Ein krankhaft erhöhter Durst (die Polydipsie) ist beispielsweise zu beobachten bei Formen der Stoffwechselerkrankung Diabetes oder bei verschiedenen Erkrankungen der Schilddrüse und der Nieren. Auch ein erhöhter Kalziumanteil im Blut und verschiedene Medikamente können erhöhten Durst auslösen.

Ist der Durst eingeschränkt, obwohl der Organismus nicht ausreichend mit Flüssigkeit versorgt ist (Adipsie), kann das beispielsweise zusammenhängen mit dem Lebensalter eines Betroffenen: Der Durst kann in sehr hohem Lebensalter abnehmen.

Diagnose und Verlauf

Weicht der Durst bei einem Betroffenen von einem gesunden Maß ab, so ist es zunächst wichtig, entsprechende Ursachen zu diagnostizieren, die dem Durst zugrunde liegen. Zu diesem Zweck wird ein Diagnostiker in der Regel zunächst einige Auskünfte vom Betroffenen einholen; so beispielsweise über den Zeitraum, in dem der Durst bereits verändert ist und über bekannte Vorerkrankungen. Im Anschluss werden bei verändertem Durst in der Regel einige Laborwerte geprüft (beispielsweise über Urin- und Blutproben).

Ist der Durst bei einem Patienten erhöht und ist noch keine Stoffwechselerkrankung wie Diabetes bekannt, so folgen häufig auch Tests, die Aufschluss geben sollen über das Vorliegen der Diabetes-Erkrankungen Diabetes insipidus oder Diabetes mellitus.

Behandlung und Therapie

Eine medizinische Therapie im engeren Sinne ist meist nur dann möglich und notwendig, wenn der Durst bei einem Betroffenen krankhaft gesteigert ist. Lässt der Durst bei einem Menschen (beispielsweise aufgrund seines hohen Lebensalters) nach, so gibt es keine entsprechenden Therapien, die einen gesunden Durst wiederherstellen können. In entsprechenden Fällen ist es unter anderem notwendig, trotz mangelnden Dursts für eine ausreichende Flüssigkeitszufuhr zu sorgen.

Ist der Durst trotz ausreichenden Trinkens allerdings stark erhöht, liegt dem meist eine behandlungsbedürftige Erkrankung zugrunde. Therapieinhalt ist es hier nach einer detaillierten Diagnostik, die Grunderkrankungen zu behandeln, die den gesteigerten Durst verursachen.

Gelingt eine entsprechende Therapie, so kommt es beim Betroffenen in der Regel auch wieder zu einem normalen Durst.

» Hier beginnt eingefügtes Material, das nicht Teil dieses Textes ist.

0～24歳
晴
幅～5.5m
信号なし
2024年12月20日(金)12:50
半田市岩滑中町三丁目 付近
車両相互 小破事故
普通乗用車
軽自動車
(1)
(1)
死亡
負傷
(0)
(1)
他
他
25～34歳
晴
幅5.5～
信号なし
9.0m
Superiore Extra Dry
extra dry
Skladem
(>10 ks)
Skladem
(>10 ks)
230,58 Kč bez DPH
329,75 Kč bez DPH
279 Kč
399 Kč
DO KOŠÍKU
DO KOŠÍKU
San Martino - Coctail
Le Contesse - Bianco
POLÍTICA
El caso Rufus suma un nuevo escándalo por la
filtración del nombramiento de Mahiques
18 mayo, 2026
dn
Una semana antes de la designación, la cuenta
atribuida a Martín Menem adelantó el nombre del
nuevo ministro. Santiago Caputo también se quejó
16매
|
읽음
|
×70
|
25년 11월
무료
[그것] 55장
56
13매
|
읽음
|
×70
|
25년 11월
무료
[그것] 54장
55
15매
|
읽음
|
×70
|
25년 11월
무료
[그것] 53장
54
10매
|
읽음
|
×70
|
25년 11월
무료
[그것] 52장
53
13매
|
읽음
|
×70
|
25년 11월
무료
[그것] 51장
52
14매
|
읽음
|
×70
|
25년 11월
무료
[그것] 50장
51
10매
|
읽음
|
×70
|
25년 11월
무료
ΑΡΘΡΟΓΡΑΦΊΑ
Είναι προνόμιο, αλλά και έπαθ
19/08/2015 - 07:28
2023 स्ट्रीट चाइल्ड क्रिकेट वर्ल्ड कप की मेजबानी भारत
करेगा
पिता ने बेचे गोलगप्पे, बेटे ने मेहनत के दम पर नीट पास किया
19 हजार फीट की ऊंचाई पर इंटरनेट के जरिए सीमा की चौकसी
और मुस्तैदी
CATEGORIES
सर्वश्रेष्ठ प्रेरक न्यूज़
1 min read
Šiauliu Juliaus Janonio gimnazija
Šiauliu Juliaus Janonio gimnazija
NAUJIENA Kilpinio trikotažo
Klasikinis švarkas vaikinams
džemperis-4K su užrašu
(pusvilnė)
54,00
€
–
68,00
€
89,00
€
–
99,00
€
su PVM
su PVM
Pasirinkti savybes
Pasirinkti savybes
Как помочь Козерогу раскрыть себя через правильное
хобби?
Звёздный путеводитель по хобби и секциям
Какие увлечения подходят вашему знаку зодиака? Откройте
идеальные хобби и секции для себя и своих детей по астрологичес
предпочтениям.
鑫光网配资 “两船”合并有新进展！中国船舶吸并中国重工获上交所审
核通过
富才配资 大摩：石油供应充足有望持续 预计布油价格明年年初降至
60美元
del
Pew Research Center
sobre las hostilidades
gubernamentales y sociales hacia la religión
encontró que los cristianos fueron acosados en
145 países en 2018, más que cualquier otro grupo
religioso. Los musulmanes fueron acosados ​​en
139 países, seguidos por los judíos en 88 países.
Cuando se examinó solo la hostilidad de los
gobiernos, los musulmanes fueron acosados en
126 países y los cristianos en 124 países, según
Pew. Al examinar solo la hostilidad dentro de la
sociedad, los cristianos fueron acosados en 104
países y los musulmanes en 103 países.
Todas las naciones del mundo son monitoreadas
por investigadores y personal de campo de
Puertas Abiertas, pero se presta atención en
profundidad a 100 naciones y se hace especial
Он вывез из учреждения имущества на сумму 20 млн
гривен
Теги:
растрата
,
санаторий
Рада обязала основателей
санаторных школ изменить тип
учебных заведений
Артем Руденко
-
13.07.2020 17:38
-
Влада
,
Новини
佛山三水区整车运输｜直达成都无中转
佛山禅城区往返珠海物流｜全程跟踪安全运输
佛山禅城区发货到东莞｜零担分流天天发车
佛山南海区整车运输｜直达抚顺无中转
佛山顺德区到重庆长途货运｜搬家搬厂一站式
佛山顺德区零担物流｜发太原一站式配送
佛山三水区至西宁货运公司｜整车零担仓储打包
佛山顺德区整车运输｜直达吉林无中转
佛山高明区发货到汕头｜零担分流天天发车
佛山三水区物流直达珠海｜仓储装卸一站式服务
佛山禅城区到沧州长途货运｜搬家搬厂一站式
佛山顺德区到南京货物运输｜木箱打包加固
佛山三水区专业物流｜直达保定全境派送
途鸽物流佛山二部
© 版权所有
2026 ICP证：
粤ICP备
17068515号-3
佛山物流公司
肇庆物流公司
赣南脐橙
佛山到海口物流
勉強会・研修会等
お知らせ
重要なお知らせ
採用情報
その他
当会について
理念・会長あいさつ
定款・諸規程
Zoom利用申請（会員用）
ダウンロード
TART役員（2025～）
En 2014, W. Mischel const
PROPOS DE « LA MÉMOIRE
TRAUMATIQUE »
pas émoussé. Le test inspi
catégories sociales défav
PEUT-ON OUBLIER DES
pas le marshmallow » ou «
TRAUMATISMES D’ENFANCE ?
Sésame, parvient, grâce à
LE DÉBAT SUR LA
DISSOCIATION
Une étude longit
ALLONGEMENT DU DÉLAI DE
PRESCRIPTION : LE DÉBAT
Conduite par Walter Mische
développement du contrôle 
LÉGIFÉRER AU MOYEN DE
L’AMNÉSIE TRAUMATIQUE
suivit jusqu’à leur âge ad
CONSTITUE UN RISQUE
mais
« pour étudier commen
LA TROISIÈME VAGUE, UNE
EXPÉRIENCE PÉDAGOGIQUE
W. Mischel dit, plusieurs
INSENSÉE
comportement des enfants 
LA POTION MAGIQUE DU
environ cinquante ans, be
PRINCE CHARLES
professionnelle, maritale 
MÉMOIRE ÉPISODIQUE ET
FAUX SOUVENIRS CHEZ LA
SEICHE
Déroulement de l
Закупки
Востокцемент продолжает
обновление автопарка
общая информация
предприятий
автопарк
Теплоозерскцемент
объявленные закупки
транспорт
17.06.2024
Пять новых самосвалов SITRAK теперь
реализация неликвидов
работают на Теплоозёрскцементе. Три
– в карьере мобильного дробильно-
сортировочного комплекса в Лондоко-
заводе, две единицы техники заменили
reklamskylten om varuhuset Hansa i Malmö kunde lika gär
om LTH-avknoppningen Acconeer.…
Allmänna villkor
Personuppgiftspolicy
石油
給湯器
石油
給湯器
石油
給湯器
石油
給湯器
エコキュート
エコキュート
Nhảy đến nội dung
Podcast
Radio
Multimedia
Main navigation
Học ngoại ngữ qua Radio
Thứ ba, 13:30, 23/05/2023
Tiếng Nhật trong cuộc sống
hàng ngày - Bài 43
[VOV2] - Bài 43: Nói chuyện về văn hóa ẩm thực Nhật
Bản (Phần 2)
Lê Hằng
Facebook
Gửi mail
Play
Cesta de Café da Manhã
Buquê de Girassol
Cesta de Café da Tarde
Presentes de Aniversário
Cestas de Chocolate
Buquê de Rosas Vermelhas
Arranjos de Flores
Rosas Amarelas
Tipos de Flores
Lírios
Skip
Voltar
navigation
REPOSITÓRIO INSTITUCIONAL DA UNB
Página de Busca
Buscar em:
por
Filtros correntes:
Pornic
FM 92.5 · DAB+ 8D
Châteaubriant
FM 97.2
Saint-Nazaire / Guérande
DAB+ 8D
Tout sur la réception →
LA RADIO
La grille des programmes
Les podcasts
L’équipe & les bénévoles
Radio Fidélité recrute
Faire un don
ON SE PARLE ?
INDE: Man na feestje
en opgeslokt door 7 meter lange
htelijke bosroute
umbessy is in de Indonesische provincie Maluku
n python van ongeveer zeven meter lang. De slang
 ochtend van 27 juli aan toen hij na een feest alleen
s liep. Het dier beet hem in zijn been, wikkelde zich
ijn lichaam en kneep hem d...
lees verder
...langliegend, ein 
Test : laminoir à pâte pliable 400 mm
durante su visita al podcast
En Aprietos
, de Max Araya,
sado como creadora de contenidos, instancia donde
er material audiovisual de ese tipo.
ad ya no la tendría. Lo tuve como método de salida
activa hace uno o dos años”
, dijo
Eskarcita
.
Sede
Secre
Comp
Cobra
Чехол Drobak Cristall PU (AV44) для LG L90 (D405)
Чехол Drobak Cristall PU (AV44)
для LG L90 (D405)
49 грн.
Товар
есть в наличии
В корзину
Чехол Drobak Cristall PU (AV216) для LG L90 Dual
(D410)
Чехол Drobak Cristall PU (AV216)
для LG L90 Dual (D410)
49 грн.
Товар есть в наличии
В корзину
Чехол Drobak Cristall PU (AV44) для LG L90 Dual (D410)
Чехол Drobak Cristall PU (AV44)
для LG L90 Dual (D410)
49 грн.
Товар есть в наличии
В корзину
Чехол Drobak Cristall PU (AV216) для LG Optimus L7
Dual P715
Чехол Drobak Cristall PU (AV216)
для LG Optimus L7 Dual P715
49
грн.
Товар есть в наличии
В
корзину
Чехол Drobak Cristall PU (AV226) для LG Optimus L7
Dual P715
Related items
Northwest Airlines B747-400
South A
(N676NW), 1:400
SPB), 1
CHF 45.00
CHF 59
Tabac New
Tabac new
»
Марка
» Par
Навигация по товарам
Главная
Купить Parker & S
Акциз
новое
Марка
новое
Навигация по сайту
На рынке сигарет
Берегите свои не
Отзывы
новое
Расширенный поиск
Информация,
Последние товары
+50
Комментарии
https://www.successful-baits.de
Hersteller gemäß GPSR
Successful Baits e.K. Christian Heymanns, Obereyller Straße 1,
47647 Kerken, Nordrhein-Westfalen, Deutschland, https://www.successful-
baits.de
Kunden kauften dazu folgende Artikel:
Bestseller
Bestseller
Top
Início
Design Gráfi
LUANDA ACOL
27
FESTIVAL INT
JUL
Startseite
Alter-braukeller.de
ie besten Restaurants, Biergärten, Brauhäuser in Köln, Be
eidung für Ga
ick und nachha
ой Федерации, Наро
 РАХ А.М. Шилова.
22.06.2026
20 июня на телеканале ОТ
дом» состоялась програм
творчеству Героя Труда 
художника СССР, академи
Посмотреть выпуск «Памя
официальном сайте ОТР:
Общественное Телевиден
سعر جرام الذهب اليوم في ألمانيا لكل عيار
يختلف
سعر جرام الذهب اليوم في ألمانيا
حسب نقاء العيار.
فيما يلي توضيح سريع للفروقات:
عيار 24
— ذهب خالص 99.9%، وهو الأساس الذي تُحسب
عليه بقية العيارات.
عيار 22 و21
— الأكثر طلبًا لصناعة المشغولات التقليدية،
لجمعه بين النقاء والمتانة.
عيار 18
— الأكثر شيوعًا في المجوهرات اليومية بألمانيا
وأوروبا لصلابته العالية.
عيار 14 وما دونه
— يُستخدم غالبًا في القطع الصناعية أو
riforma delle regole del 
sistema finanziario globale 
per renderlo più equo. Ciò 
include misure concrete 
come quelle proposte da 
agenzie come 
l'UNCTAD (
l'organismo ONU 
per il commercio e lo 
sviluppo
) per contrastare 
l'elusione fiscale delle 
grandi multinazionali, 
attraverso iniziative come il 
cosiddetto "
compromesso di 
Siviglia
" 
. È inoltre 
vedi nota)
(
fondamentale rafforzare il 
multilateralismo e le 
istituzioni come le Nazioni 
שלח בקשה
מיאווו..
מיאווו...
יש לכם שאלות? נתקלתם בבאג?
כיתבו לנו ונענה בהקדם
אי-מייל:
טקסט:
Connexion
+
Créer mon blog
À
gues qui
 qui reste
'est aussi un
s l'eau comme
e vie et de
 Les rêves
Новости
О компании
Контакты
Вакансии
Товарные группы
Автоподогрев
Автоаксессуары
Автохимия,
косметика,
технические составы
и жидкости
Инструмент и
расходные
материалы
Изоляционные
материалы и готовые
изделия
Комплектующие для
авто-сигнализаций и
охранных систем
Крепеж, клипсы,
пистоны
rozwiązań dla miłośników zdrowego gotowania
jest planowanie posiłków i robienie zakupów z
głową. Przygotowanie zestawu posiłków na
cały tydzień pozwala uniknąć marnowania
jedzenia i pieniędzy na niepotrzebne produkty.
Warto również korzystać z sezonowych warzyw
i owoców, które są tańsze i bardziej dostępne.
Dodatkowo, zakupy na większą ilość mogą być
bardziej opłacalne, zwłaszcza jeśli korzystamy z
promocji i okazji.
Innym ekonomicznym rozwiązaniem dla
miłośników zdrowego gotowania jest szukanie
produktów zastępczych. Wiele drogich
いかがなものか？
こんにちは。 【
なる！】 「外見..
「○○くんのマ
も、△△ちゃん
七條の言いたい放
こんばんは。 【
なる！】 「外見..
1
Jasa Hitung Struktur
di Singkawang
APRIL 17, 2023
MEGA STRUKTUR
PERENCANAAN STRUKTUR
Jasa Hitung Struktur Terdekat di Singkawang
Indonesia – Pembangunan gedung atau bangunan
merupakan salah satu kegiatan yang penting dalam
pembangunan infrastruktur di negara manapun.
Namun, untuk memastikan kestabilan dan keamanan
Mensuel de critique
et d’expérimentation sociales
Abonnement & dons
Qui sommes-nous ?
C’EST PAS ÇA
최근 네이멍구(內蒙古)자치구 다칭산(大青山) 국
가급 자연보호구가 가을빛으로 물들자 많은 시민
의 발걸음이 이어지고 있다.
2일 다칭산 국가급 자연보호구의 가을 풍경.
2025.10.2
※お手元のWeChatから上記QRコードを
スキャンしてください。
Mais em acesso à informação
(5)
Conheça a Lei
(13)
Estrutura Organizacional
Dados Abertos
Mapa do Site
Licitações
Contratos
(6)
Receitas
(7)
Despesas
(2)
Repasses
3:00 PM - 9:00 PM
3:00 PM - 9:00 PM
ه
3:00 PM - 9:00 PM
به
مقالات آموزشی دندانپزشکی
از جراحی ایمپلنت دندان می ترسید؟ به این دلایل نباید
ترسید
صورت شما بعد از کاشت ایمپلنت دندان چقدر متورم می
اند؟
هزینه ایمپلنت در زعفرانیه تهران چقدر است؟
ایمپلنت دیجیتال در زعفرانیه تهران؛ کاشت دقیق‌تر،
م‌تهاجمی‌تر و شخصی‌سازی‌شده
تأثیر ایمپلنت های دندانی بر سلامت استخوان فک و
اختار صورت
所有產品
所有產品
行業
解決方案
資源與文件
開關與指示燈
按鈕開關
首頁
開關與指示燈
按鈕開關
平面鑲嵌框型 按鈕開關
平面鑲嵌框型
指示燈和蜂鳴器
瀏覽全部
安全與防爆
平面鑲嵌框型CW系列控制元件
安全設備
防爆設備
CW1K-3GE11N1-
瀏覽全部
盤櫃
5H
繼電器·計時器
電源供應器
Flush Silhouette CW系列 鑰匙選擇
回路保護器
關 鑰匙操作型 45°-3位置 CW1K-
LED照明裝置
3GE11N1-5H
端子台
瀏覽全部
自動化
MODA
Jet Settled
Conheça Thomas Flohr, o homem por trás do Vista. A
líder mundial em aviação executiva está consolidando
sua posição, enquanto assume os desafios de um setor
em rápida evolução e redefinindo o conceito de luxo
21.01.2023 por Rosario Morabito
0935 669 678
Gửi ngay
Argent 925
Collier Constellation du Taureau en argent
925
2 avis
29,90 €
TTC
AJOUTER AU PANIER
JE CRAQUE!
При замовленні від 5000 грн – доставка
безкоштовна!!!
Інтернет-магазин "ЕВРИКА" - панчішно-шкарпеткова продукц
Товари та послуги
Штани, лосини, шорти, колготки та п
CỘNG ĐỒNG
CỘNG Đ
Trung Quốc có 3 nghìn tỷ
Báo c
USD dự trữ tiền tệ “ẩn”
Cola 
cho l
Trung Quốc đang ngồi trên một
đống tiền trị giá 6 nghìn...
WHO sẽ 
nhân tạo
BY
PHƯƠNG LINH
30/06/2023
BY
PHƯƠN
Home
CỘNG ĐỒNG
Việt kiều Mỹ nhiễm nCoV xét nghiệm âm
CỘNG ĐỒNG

Liegt als Grundlage für einen gesteigerten Durst beispielsweise die Erkrankung Diabetes mellitus vor, so zielt eine Therapie auf eine Normalisierung der Blutzuckerwerte.

Inhalt einer Therapie der Erkrankung Diabetes insipidus als Auslöser für erhöhten Durst ist beispielsweise die Regulierung des körpereigenen Elektrolythaushalts.



Vorbeugung

Einem nachlassenden Durst mit steigendem Lebensalter lässt sich im Prinzip nicht vorbeugen. Einem gesteigerten Durst aufgrund einer Erkrankung lässt sich insofern bedingt vorbeugen, als es sich empfiehlt, bei ersten Anzeichen eines gesteigerten Dursts den Rat eines Mediziners einzuholen. Um bei einer diagnostizierten Erkrankung einem weiterhin wachsenden Durst vorzubeugen, liegt ein wichtiger Schritt im Beginn einer effektiven Therapie der vorliegenden Grunderkrankung.